As mãos entraram em jogo só muito depois

o gosto a voz o cheiro primeiro

e o olhar em tudo, mesmo

neste teatro de sombras:

 

insatisfeitos enquanto tudo repousa

os olhos leem nas pálpebras

         o livro da noite

 

e porque são eles que trazem a primavera ao corpo

só os olhos não se saciam.

 

 

 

 

 

 

Metafísica em resposta a Stevens

 

It is the cry of leaves that do not transcend themselves

Wallace Stevens

 

 

As folhas gritam

porque não se transcendem,

as carnes,

lado a lado, dos amantes

gritam porque não se transcendem,

as palavras gritam porque não

se transcendem

vibrando com som e fúria até

morrerem em pleno voo,

ou será que tudo

transcende, e

somos nós que, estranha

paralaxe, as folhas

cobrindo os corpos,

nos atrasamos para a reunião? 

 

 

 
 
dezembro, 2013
 
 
 

 

Adriano Scandolara (Curitiba/PR, 1988).

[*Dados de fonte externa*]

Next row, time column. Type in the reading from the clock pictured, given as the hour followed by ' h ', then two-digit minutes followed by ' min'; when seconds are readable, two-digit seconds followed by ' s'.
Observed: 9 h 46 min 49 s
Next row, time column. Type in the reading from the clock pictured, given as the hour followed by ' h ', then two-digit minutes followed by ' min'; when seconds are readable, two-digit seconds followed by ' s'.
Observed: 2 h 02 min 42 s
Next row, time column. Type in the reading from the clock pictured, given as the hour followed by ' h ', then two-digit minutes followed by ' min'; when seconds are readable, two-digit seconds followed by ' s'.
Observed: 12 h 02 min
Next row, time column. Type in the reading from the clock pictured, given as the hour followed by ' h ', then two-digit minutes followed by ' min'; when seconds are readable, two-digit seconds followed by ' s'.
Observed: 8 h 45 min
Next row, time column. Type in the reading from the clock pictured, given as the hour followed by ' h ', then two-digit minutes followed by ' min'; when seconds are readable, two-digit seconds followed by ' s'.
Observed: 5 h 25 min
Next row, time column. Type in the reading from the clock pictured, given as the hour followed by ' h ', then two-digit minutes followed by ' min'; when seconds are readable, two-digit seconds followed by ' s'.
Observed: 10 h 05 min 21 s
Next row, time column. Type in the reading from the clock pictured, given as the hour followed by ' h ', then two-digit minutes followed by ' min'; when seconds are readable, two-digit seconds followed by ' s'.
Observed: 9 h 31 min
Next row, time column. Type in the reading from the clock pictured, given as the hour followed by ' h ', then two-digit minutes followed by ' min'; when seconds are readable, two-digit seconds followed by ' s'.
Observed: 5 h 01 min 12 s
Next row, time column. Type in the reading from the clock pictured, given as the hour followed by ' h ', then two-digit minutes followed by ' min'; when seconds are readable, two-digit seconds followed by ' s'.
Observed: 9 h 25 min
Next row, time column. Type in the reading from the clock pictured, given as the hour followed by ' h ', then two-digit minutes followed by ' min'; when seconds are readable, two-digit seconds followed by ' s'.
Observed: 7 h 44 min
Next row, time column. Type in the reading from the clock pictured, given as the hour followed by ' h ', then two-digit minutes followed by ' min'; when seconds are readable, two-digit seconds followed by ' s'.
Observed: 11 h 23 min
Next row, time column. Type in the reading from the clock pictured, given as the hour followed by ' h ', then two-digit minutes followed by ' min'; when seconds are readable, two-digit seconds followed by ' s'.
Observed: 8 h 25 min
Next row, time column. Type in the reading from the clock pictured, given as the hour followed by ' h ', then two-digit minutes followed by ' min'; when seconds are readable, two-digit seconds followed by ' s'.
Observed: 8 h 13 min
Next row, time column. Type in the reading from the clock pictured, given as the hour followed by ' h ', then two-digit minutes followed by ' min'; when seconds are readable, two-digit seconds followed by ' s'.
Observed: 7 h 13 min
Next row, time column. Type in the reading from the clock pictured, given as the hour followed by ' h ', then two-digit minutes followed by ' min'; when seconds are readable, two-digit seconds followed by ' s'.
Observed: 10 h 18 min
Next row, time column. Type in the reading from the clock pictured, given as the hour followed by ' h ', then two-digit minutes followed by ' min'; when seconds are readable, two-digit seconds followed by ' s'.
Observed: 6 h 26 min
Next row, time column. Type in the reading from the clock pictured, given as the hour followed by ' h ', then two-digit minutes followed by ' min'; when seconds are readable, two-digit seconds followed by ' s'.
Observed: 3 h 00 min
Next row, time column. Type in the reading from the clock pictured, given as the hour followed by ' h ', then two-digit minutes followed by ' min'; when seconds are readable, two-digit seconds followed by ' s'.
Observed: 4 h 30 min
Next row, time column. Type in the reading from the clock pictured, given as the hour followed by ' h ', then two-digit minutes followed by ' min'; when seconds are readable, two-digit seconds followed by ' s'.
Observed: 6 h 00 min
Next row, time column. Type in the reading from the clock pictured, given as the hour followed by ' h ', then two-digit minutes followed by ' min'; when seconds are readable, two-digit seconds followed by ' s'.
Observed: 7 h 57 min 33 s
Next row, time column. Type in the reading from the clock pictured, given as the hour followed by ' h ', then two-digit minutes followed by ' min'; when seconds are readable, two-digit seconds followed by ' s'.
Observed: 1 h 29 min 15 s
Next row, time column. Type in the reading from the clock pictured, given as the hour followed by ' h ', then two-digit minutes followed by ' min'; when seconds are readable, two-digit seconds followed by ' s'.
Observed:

Poeta e tradutor, formado em Letras e mestre em Estudos Literários pela UFPR, onde estudou e traduziu o poema "Prometeu Desacorrentado" de Percy Bysshe Shelley, ainda inédito. Também traduziu recentemente os livros Deuses Sem Homens, do romancista Hari Kunzru (editora Nossa Cultura), e O Gênio Não Original: poesia por outros meios no novo século, da crítica Marjorie Perloff (editora da UFMG). Como poeta, foi publicado na Babel Poética e no Caderno Ilustríssima. Lançou em 2013 seu primeiro volume de poemas intitulado Lira de Lixo (editora Patuá). Integra o coletivo escamandro [www.escamandro.wordpress.com].